A. If you look at the impact of the Great Recession, several of the manufacturers got caught between a rock and a hard place with an almost instantaneous shutdown of market demand coupled with long supply chain agreements that were difficult to contractually modify. They really had no choice but to drive new product into a down market. Today, as a result of those lessons learned, the OEMs and the entire supply chain is far more agile. At this stage, this is a supply side problem resulting from shutdowns and furloughs across the entire ecosystem designed to stall the spread of the pandemic. From my perspective, everybody went into this situation together and everybody’s going to come out of it together.

Q. What do you foresee as the split in demand from the North American and international markets?

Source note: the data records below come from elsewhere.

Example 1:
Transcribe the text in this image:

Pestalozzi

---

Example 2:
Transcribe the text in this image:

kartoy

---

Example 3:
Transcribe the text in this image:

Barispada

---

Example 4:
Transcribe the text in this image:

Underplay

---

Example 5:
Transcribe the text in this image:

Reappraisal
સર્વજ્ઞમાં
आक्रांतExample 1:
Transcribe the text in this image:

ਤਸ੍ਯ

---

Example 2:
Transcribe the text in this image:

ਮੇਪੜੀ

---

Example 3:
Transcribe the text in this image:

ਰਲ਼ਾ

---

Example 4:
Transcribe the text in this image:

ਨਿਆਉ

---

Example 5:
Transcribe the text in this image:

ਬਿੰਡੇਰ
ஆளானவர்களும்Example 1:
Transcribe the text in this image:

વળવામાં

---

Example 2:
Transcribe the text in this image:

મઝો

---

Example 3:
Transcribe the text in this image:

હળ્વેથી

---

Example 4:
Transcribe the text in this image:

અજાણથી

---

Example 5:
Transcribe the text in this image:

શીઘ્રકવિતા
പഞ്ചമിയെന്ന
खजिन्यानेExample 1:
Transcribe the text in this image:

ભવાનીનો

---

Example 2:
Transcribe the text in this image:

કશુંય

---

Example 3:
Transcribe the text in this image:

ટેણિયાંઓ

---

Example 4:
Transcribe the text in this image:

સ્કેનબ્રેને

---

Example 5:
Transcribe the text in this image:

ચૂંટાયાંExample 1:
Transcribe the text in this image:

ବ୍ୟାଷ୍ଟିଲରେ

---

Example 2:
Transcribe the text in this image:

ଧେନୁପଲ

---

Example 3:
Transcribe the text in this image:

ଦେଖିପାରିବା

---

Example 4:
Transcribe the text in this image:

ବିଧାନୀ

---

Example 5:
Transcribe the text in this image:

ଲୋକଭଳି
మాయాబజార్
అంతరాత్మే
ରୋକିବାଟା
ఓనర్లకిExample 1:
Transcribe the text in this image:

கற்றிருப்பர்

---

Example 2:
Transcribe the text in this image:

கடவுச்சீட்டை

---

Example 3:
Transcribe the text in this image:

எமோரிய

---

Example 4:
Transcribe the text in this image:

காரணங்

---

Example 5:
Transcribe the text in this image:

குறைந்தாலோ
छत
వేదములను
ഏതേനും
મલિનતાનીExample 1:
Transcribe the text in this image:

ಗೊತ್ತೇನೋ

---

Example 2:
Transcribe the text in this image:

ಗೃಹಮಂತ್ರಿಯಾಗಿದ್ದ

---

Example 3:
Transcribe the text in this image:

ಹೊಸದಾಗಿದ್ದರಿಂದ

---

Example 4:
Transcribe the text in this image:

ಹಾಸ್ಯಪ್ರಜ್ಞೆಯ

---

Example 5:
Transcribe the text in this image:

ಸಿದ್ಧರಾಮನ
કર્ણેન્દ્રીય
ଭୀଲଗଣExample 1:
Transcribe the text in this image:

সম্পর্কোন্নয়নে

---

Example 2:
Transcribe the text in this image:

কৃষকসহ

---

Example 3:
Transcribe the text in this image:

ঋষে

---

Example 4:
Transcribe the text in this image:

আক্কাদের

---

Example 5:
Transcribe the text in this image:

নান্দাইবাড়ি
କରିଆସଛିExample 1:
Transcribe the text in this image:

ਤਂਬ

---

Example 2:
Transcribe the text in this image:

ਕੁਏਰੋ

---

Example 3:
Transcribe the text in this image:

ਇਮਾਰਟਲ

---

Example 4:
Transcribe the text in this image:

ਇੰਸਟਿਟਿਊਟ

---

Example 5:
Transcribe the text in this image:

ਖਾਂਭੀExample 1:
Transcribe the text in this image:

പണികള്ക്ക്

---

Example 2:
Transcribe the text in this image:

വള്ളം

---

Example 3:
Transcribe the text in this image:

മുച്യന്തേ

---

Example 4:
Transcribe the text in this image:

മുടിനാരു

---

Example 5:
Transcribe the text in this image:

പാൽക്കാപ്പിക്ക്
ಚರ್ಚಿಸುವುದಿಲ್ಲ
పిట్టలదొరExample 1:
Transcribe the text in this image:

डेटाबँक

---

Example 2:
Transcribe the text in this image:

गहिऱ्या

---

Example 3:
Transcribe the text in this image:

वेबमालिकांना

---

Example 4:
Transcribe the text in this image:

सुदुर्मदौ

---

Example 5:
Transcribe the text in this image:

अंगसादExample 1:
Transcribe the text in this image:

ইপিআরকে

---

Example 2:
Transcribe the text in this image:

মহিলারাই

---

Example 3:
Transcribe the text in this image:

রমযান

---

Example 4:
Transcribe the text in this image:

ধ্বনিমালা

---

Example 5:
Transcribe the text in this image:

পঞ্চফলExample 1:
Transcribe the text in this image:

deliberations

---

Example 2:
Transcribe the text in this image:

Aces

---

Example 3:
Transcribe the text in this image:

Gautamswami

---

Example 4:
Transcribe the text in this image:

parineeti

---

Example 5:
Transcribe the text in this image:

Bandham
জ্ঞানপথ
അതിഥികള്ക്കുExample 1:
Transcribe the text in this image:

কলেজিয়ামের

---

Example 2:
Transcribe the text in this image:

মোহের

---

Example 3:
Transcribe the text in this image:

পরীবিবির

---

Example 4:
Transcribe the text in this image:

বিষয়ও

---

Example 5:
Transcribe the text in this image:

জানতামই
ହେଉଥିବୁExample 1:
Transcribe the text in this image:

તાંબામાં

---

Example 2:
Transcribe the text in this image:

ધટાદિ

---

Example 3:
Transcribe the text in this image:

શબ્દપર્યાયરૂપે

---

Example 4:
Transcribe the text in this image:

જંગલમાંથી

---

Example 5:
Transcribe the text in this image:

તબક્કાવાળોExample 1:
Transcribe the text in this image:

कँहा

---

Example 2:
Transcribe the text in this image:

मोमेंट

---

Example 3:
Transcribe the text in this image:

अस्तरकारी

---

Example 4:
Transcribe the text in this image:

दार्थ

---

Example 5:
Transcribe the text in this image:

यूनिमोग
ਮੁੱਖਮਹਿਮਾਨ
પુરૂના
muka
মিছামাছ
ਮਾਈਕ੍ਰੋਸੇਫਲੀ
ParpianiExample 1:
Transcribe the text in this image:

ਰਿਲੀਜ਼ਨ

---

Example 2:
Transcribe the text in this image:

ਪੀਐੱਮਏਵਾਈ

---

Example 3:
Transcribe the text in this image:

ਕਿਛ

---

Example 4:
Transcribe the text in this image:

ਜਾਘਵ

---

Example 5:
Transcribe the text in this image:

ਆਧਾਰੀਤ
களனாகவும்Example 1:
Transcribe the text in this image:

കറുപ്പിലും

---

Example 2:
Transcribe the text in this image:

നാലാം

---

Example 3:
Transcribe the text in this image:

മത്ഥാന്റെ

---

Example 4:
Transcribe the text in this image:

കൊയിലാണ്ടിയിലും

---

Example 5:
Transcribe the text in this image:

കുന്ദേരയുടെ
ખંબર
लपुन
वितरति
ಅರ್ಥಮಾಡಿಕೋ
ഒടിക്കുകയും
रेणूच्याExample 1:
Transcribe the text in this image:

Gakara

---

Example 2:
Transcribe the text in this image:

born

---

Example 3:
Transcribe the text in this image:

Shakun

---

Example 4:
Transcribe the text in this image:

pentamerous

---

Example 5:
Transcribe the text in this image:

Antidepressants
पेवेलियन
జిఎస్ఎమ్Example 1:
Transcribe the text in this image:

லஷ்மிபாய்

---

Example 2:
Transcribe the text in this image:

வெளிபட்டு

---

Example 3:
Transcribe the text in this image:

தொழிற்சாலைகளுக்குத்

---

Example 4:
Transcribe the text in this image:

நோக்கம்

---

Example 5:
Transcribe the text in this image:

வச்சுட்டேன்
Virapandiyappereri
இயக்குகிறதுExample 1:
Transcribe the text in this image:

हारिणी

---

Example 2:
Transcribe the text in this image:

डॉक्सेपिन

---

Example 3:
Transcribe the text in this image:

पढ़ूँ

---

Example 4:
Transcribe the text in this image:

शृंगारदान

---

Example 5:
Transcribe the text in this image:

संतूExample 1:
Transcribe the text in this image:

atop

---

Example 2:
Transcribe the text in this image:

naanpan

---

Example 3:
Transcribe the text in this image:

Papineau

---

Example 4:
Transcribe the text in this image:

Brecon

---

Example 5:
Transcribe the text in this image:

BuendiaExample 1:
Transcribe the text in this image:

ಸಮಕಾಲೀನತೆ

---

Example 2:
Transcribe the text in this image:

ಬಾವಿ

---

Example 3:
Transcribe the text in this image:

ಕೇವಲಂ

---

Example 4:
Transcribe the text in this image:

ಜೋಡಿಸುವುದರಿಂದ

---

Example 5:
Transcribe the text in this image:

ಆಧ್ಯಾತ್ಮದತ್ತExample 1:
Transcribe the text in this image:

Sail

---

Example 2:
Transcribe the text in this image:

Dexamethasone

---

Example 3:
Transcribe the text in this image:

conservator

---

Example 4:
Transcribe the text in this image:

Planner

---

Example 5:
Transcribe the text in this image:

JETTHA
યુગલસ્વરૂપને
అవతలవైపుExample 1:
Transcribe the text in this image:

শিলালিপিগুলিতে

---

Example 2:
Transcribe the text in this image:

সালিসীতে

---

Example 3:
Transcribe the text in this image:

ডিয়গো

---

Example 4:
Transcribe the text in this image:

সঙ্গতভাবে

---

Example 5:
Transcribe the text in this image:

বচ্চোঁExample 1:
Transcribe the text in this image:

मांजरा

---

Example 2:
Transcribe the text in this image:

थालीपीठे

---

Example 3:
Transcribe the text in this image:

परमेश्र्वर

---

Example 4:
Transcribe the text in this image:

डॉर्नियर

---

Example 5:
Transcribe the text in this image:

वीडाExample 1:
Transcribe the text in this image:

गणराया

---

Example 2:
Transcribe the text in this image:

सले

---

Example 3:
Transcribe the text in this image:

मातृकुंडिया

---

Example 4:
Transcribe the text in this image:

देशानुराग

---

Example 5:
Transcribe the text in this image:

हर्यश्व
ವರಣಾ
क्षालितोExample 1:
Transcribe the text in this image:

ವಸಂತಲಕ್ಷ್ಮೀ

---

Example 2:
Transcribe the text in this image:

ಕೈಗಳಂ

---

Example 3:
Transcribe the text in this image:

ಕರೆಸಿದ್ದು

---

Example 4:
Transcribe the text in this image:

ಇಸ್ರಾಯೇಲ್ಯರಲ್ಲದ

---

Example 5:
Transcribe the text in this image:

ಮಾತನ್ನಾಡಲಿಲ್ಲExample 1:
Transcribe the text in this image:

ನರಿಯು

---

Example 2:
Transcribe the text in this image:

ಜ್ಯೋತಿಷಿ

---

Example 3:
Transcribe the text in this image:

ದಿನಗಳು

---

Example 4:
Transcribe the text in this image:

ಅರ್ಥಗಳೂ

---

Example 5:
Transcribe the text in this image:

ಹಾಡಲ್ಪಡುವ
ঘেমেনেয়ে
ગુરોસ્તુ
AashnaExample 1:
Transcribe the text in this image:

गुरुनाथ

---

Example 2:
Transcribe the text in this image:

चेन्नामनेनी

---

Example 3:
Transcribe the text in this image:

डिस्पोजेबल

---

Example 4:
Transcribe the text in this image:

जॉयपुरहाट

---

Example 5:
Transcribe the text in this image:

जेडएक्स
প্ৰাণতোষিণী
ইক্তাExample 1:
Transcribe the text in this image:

A. During the buildup leading to the Great Recession, the market shifted from being heavily dominated by the U.S. to a 60-40% international versus domestic split. Everyone thought that was going to be the new normal as the BRIC countries [Brazil, Russia, India and China] flourished. But as we now know, due to a variety of internal and external factors, with exception to China, the BRICs have not dominated the global economy as once predicted. The result, in term of business aircraft, is that over the past decade we’ve seen a dramatic shift back to U.S. dominance of this market. This dominance will likely ebb and flow to some extent over time, but there’s not a lot of data to support a major shift back to international dominance.

Q. Are there any concerns on the international front?

A. The sooner we can get through our current trade dispute with our largest trading partner and sit down at the table and have productive, meaningful and material discussions rather than throwing sticks and stones at each other and turning this pandemic into a political discussion, I think the better off we’ll all be. I also believe that will ease tensions, creating a more positive environment for the global cooperation that will be required to get the world’s economy working gain. I’m off my soapbox.

Q. How has aircraft financing changed or not changed so far?

A. Unlike the Great Recession, where the global banking system suffered from a near-complete lack of liquidity and the capital markets seized up, the banking system right now is in good shape. Liquidity is sound and capital is available. Despite this, lenders are being very cautious for the time being. This is completely in line with the overall industry “pause” that we are all experiencing. The aircraft financing industry will continue to monitor the overall economic environment and the health of the business jet market in order to better understand the impact this disruption is having on demand and, more importantly, aircraft values. Let’s face it: Finance and uncertainty do not coexist very well, and you could argue that we are currently at a point of maximum uncertainty. As the impact of the pandemic becomes clearer and key market indicators related to supply and demand settle into a new normal, the aircraft financing industry will follow suit.